RG: How have the evolution of DNA and the world of forensics influenced the way you and your team go about solving crimes?
DD: Well before, when DNA testing wasn’t as popular. It was hit and miss because it was so new. But now it is without a doubt our best friend.
RG: As the lead detective in “The First 48” episode titled “Heartless,” which was centered on that triple murder of a mother and her two children, what were your thoughts about the “First 48” before it came to New Orleans?
DD: I used to love the show and watched it all the time. To be honest, I wasn’t sure if certain aspects of the show were staged; but once they came down, I realized that none of the show was staged. I then had a greater appreciation for it. “First 48” is the real deal—trust me.
RG: Can you give any update on the case?
DD: We will probably go to trial in a few years, and so there are no updates now. The suspect (Shawn Peterson) is being held at Orleans Parish Prison.
RG: Do you feel it was beneficial for yourself, other detectives and the NOPD in general to be a part of the show? In short, is “First 48” a good thing?

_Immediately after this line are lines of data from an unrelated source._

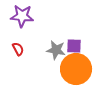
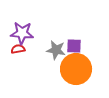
purple star: moved 17 px down
red semicircle: rotated 72 degrees counterclockwise
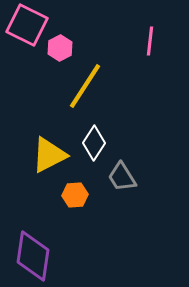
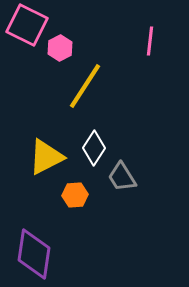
white diamond: moved 5 px down
yellow triangle: moved 3 px left, 2 px down
purple diamond: moved 1 px right, 2 px up
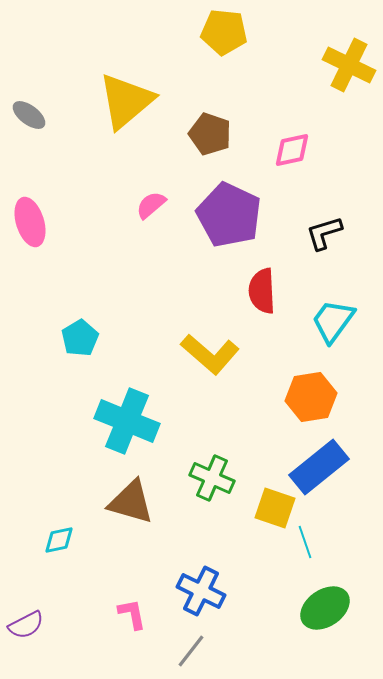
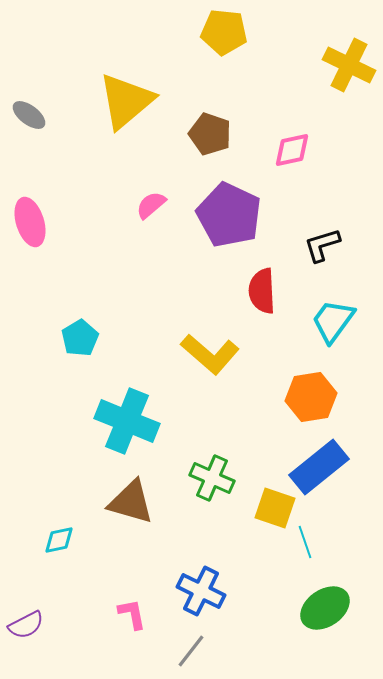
black L-shape: moved 2 px left, 12 px down
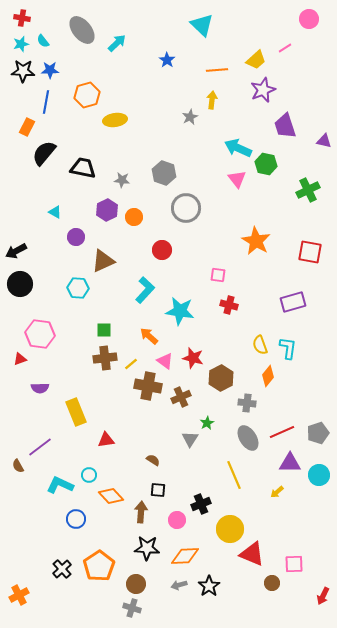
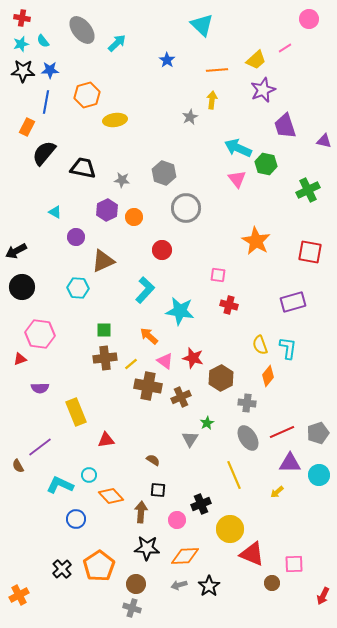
black circle at (20, 284): moved 2 px right, 3 px down
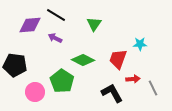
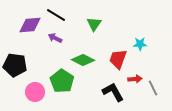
red arrow: moved 2 px right
black L-shape: moved 1 px right, 1 px up
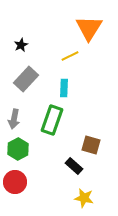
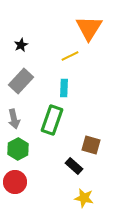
gray rectangle: moved 5 px left, 2 px down
gray arrow: rotated 24 degrees counterclockwise
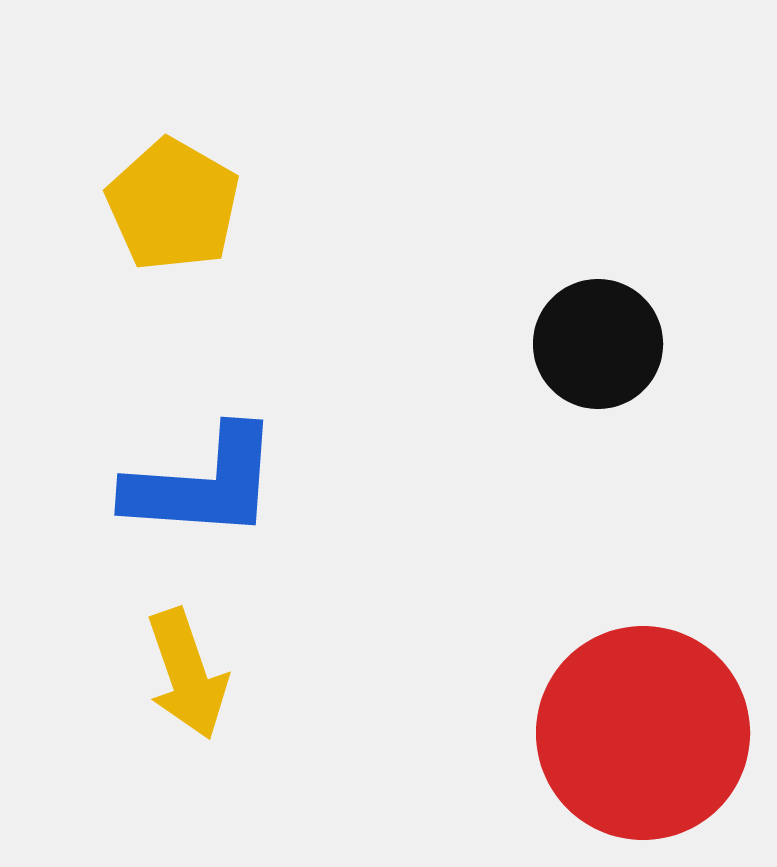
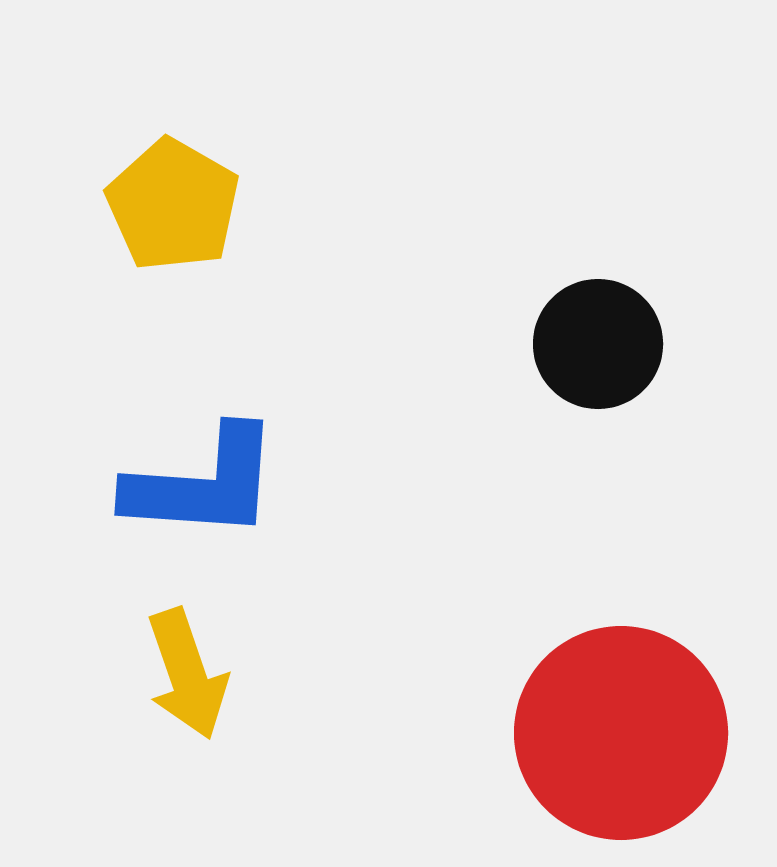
red circle: moved 22 px left
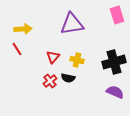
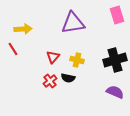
purple triangle: moved 1 px right, 1 px up
red line: moved 4 px left
black cross: moved 1 px right, 2 px up
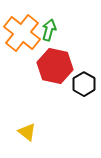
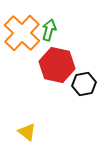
orange cross: rotated 6 degrees clockwise
red hexagon: moved 2 px right, 1 px up
black hexagon: rotated 20 degrees clockwise
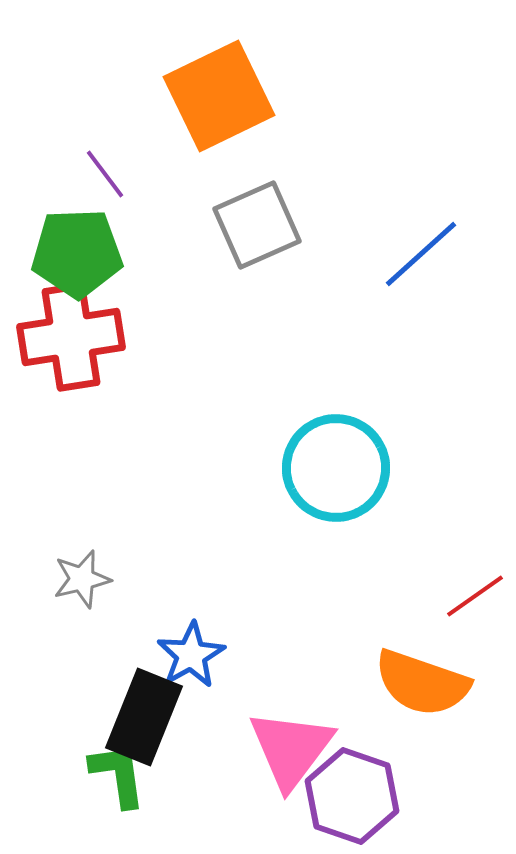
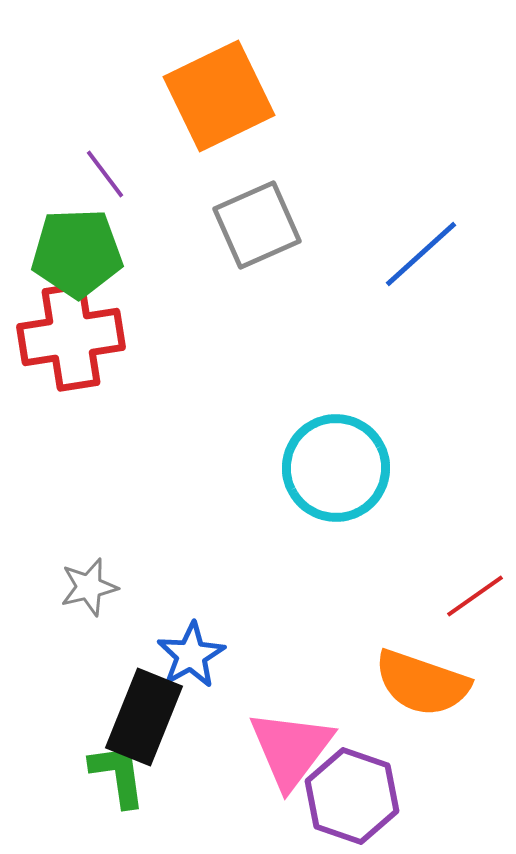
gray star: moved 7 px right, 8 px down
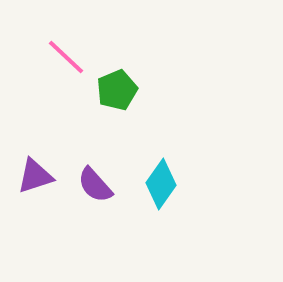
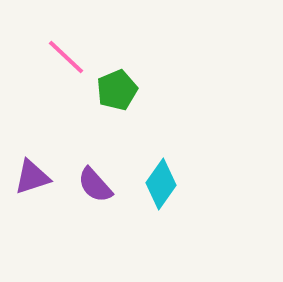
purple triangle: moved 3 px left, 1 px down
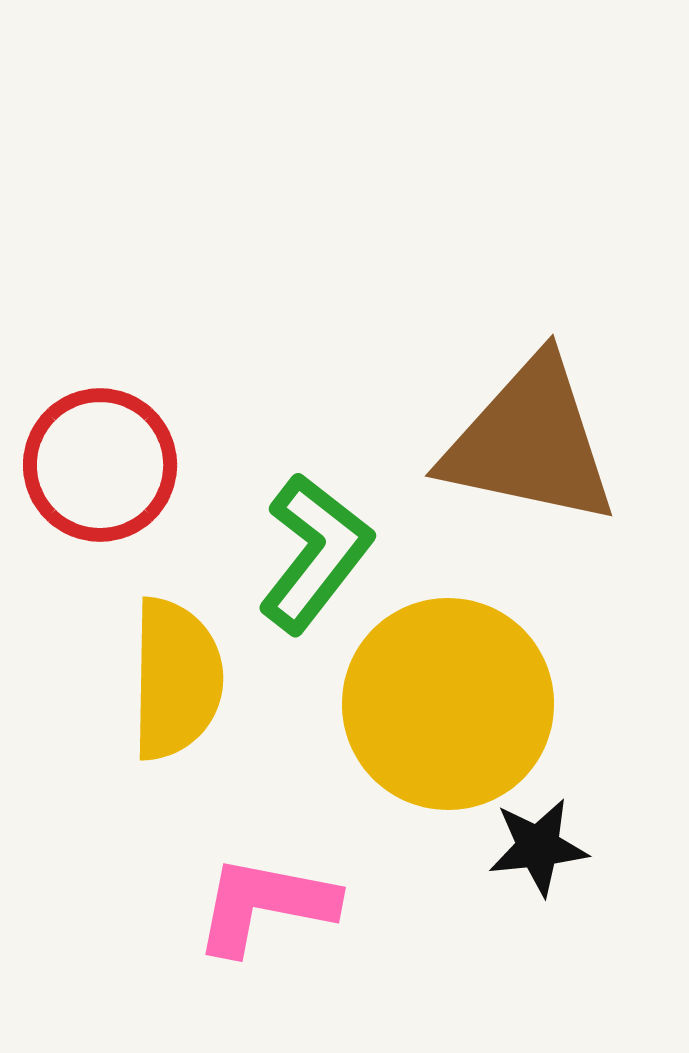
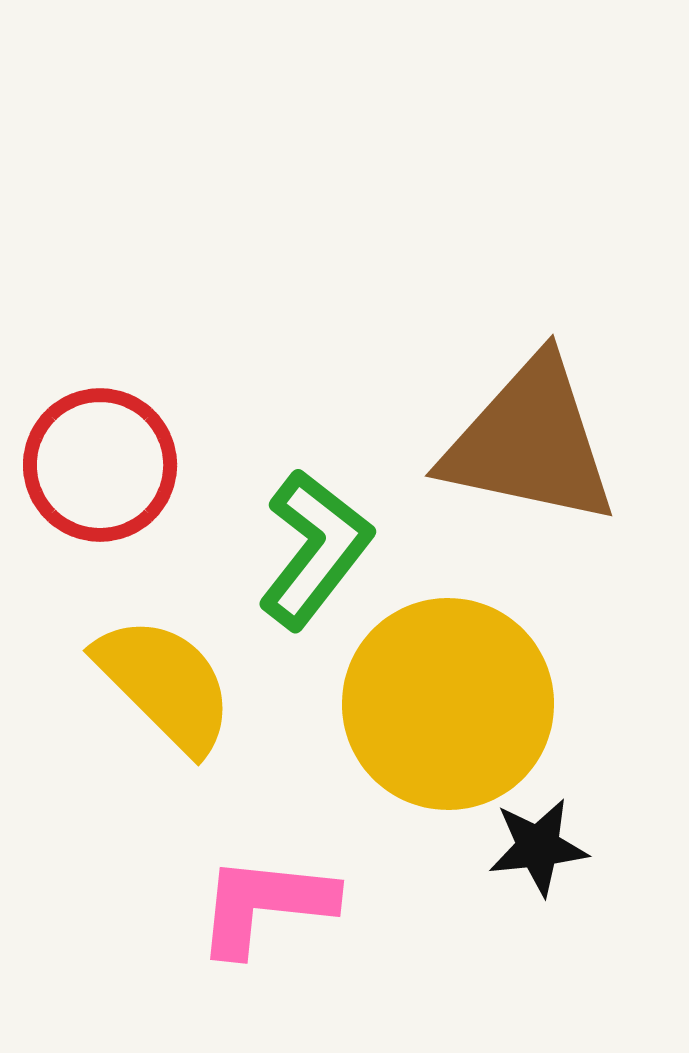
green L-shape: moved 4 px up
yellow semicircle: moved 11 px left, 5 px down; rotated 46 degrees counterclockwise
pink L-shape: rotated 5 degrees counterclockwise
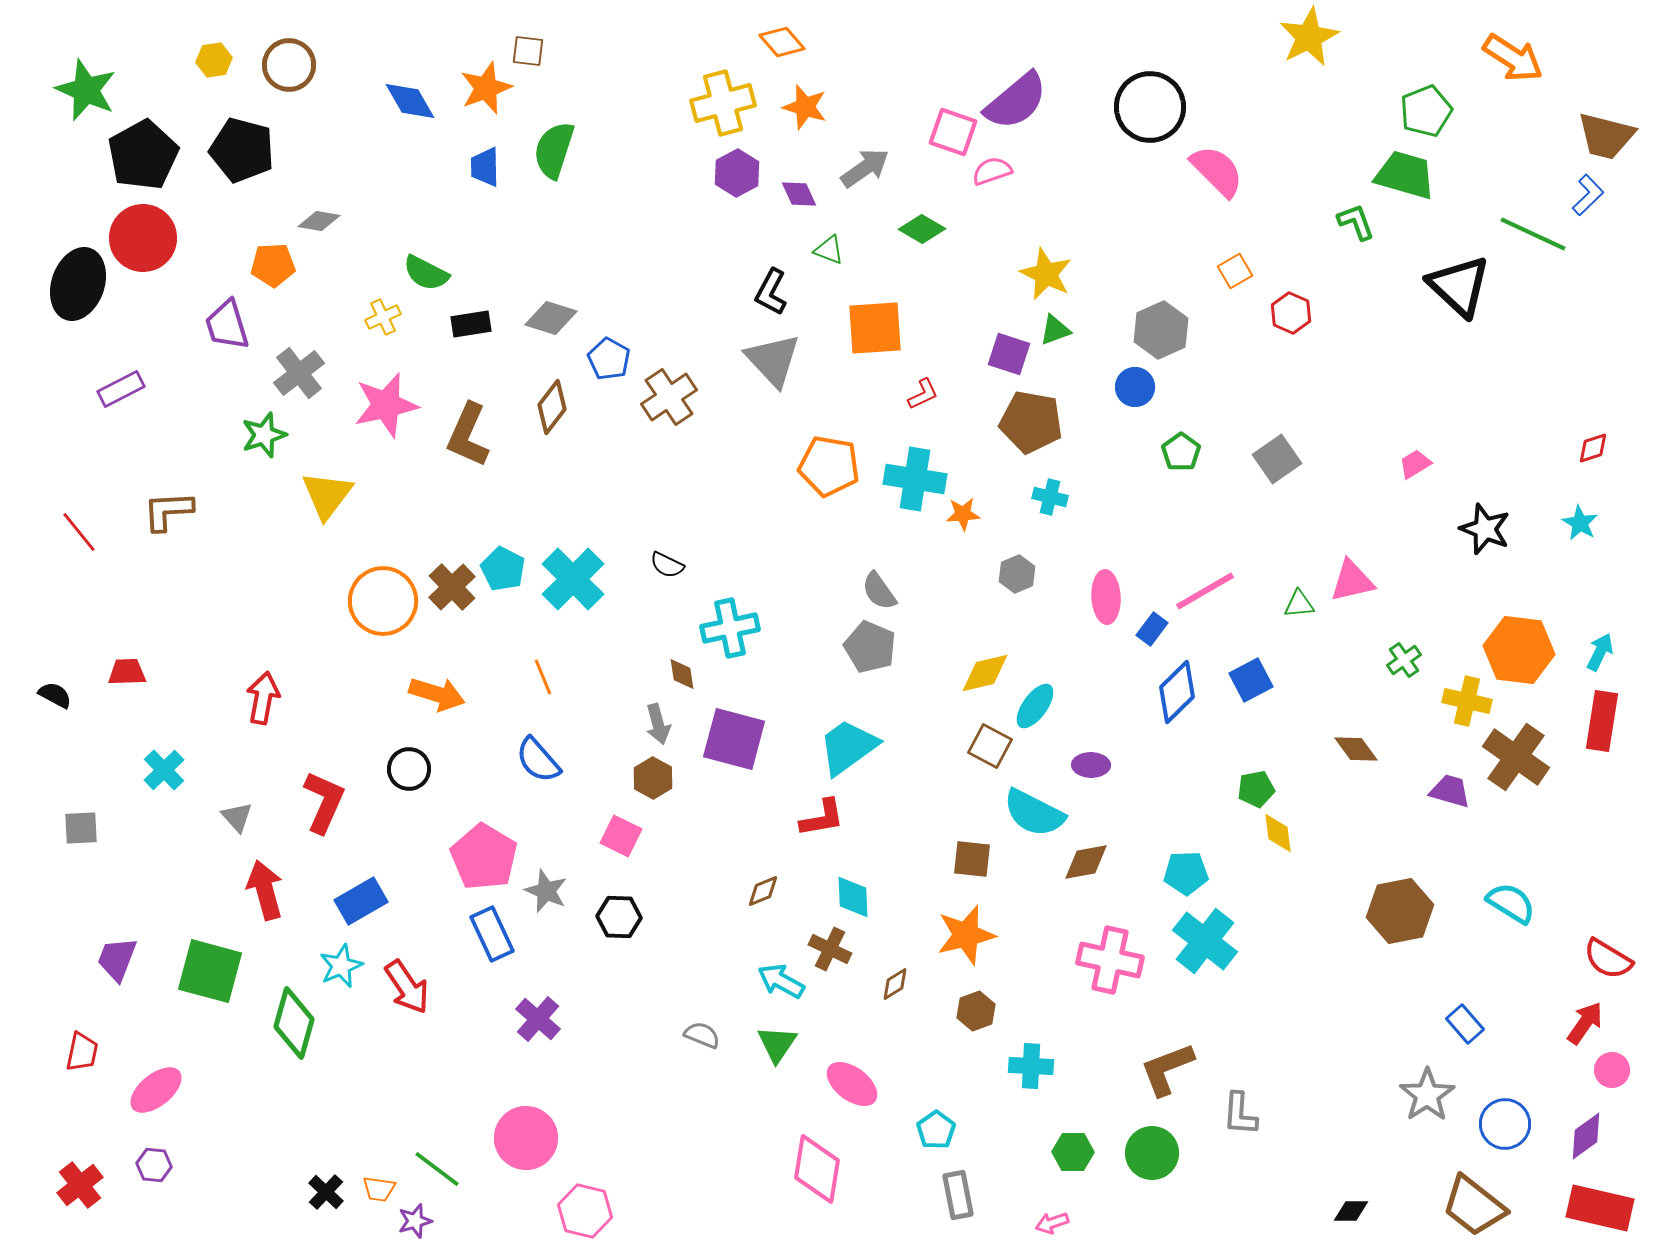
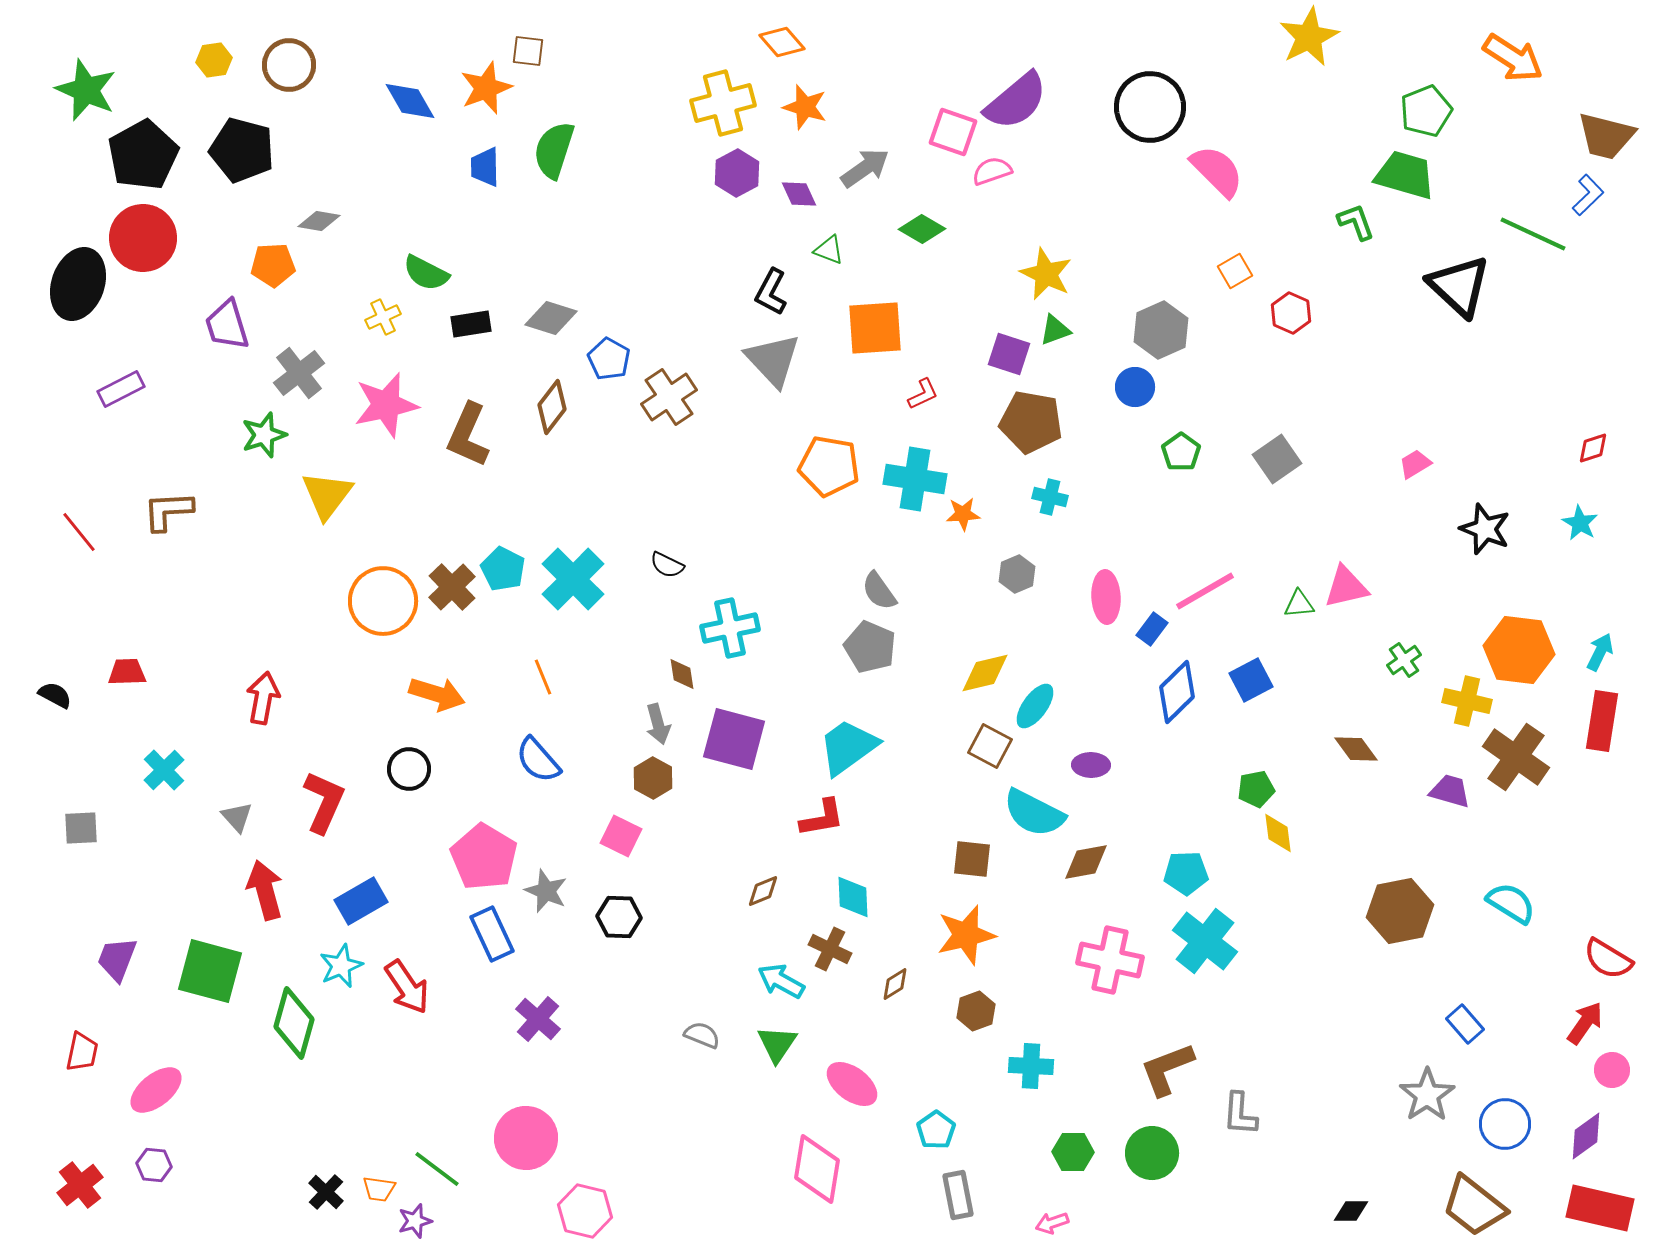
pink triangle at (1352, 581): moved 6 px left, 6 px down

DD: In my opinion it’s an excellent thing. The family members of the victims need and can obtain a more permanent type of closure via the video of the show itself. For them to be able to visualize that closure and see the perp being arrested and ultimately sent to jail, maybe, just maybe, that can be a source to aid in the healing process. That show gets two thumbs up. It’s 100 percent legit.
RG: Where do you get your single greatest source of satisfaction from?
DD: Seeing the family with that last embrace. That’s why I put so much energy and passion into my work—to see that the victims’ family gets their closure. If they get their closure, that’s where I get my happiness from.
RG: What does the future hold for Det. Doucette now?
DD: Well, I have a ways before retirement but am looking forward to possibly writing a book on my life, career and being a part of the Doucette legacy at NOPD.